Governor of Virginia; Congressman from Virginia

The son of Judge Robert Latane Montague, Andrew Jackson Montague was born in 1862 near Lynchburg, Virginia, where his family had fled to escape the Civil War. After the war, they returned to the Tidewater area, and Montague worked on the family farm and attended schools in Middlesex County and Williamsburg. After his father died in 1880, Montague left the farm and went to Richmond, Virginia, where he studied at Richmond College and gained a reputation as a skilled orator and debater. After several years as a private tutor, Montague became a law student at the University of Virginia, graduating with a law degree in 1885.

After graduating from the Law Department, Montague began practicing law in Danville, while becoming increasingly involved with the local Democratic Party. In the presidential election campaign of 1892, Montague developed a relationship with Grover Cleveland, who then appointed Montague in 1893 as the U.S. Attorney for the Western District of Virginia. Montague held that position five years, until, in 1898, he was elected as the Attorney General of Virginia.

In 1902, he was elected governor of Virginia, making him the first governor of Virginia since the Civil War who had not served in the Confederate Army. Shortly after Montague's inauguration, and with his support, the Virginia Constitution of 1902 was enacted, with poll taxes and literacy tests that effectively disenfranchised the black vote. He pressed for the creation of a state highway commission, which officially came into being two months after he left office. Montague also championed the primary process as a more open way to select political party candidates, and his efforts helped lead to the primary system being adopted for the first time in 1905.

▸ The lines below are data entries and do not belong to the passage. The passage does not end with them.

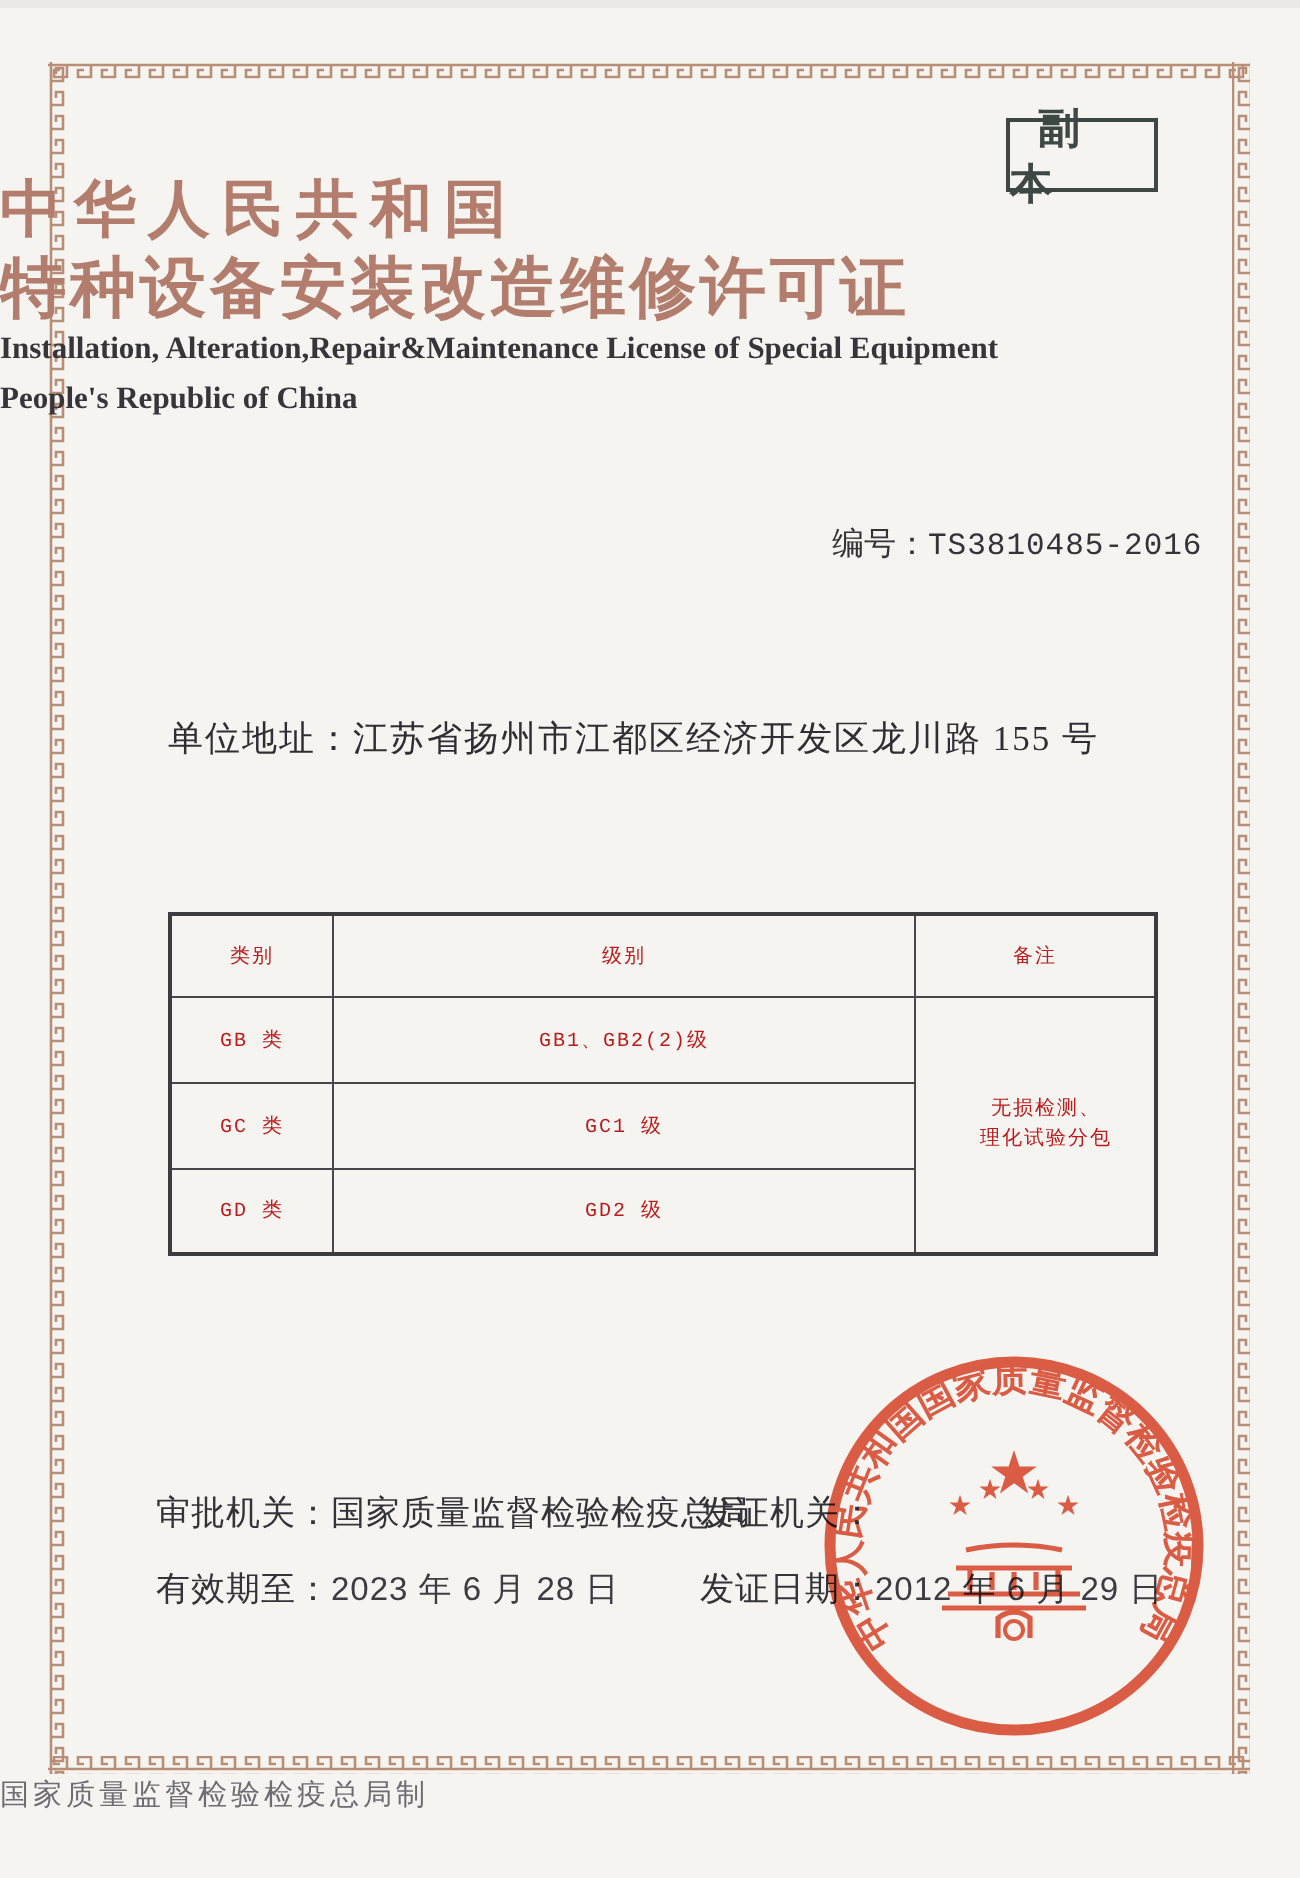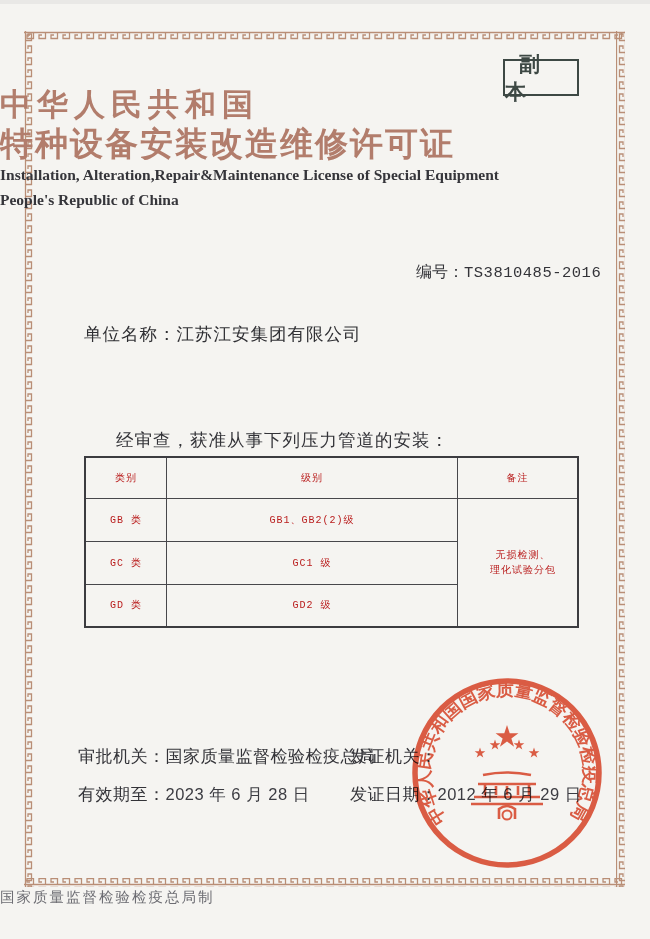"单位名称：江苏江安集团有限公司" div.abs { html: <div> <span>单位名称：</span><span>江苏江安集团有限公司</span> </div> -> none }
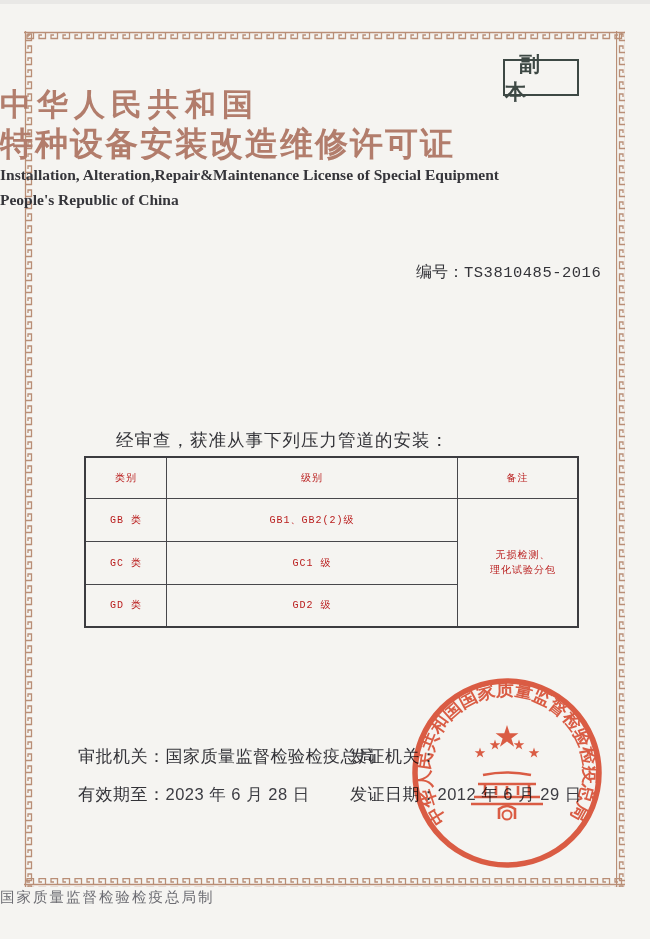"单位地址：江苏省扬州市江都区经济开发区龙川路 155 号" div.abs { html: none -> <div> <span>单位地址：</span><span>江苏省扬州市江都区经济开发区龙川路 155 号</span> </div> }
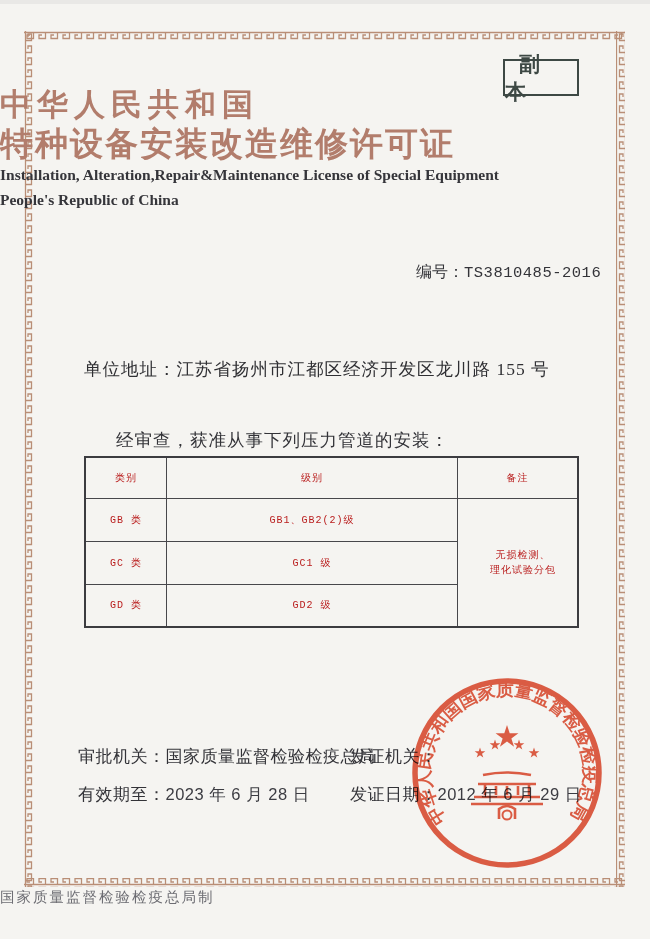"经审查，获准从事下列压力管道的安装：" div.abs { html: <div>经审查，获准从事下列压力管道的安装：</div> -> none }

In 1905, while still in office as Governor, Montague ran for the U.S. Senate against the incumbent Thomas S. Martin, but he was defeated. After leaving office as Governor in 1906, Montague served as the dean of Richmond College Law School for three years, before returning to the private practice of law in 1909. In 1912, he returned to politics by defeating the Republican incumbent to win the Richmond District seat in the U.S. House of Representatives, a seat he would retain for almost a quarter of a century. Montague died in office on January 24, 1937.